Doch nicht nur die Absagen der Schwergewichte treffen die Messe AG hart. Wie die Hannoversche Allgemeine erfahren haben will, sollen sowohl die Ausstellungsfläche wie die Zahl der erwarteten Besucher um 15 Prozent geringer ausfallen als im Vorjahr. Der Veranstalter rechnet nun nur noch mit 370.000 Besuchern. Gegenüber der Zeitung wollte ein Sprecher der Messe AG diese Zahlen nicht kommentieren.

Die HAZ konnte jedoch darüber hinaus in Erfahrung bringen, dass die Messe AG durch eine schon länger geplante Umstrukturierung gegensteuern will. Dazu gehört ein Schuldenabbau, wobei die Verbindlichkeiten sollen Jahr 2007 auf 130 Millionen Euro gesenkt werden sollen.
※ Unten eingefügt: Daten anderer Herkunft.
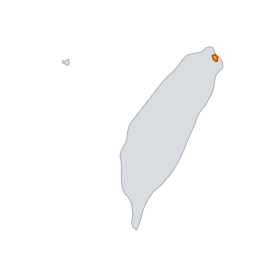 Keelung City highlighted on a map of Taiwan, rotated 13°
{"feature_id": "TWN-1164", "entity_name": "Keelung City", "entity_type": "Provincial City", "adm_level": 1, "iso_a3": "TWN", "parent_name": "Taiwan", "parent_adm1": "", "projection": "equal_earth", "projection_center": [121.703, 25.114], "detail": "fine", "context": "in_parent", "style": "filled", "palette": "amber", "viewbox_px": 256, "rotation_deg": 13, "n_neighbors": 0, "source": "natural_earth", "source_scale": "10m", "svg_char_len": 1253}
<svg xmlns="http://www.w3.org/2000/svg" viewBox="0 0 256 256"><g transform="rotate(13 128 128)"><path d="M166.8,184.8L164.1,191.6L161.9,198.9L161.0,205.7L161.0,212.8L160.4,219.1L159.3,225.4L155.1,223.6L152.8,219.1L152.3,211.7L149.2,202.8L148.1,200.2L143.7,195.2L139.7,192.7L136.6,189.0L137.0,189.3L134.7,184.4L133.0,179.1L129.5,164.1L128.2,160.5L126.6,157.2L126.1,153.9L126.7,150.3L128.3,144.9L129.3,139.4L128.5,132.0L128.8,124.6L130.0,121.4L150.6,76.7L156.1,67.3L159.5,62.6L162.4,57.4L165.1,50.7L168.4,44.7L170.8,42.8L182.4,37.4L186.1,32.2L189.0,30.6L192.3,30.7L194.4,33.1L196.3,36.1L198.3,37.7L203.4,40.5L205.7,43.3L206.7,48.1L203.6,52.6L202.0,56.7L201.7,61.2L202.3,67.4L202.4,73.5L198.5,87.9L194.2,96.9L193.1,101.4L191.8,112.6L189.3,123.8L187.2,138.0L183.7,152.6L181.7,158.7L179.3,164.6L173.4,175.7L166.8,184.8ZM54.5,74.2L56.3,78.1L55.5,80.5L49.6,79.2L49.3,76.8L51.5,77.3L54.5,74.2Z" fill="#d9dde1" stroke="#a8b0b8" stroke-width="1"/><path d="M196.4,36.8L196.6,37.0L197.0,37.5L197.6,37.8L199.5,38.3L199.4,40.7L199.5,41.3L200.1,42.1L200.0,42.6L199.6,42.9L198.9,43.2L198.1,43.1L196.4,42.2L195.9,41.8L195.3,41.1L194.8,40.4L194.5,39.7L194.1,39.0L194.0,38.4L194.5,38.0L195.7,37.4L196.4,36.8Z" fill="#f59e0b" stroke="#b45309" stroke-width="1.5"/></g></svg>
Dies entspräche einer Halbierung gegenüber dem Vorjahr. Bis zum Jahr 2011 will das Unternehmen wieder schwarze Zahlen schreiben – auch durch neue Veranstaltungen im In- und Ausland.

Bereits am 23. Januar 2007 will die Messe AG ein neues Konzept für sein Flaggschiff CeBIT vorstellen.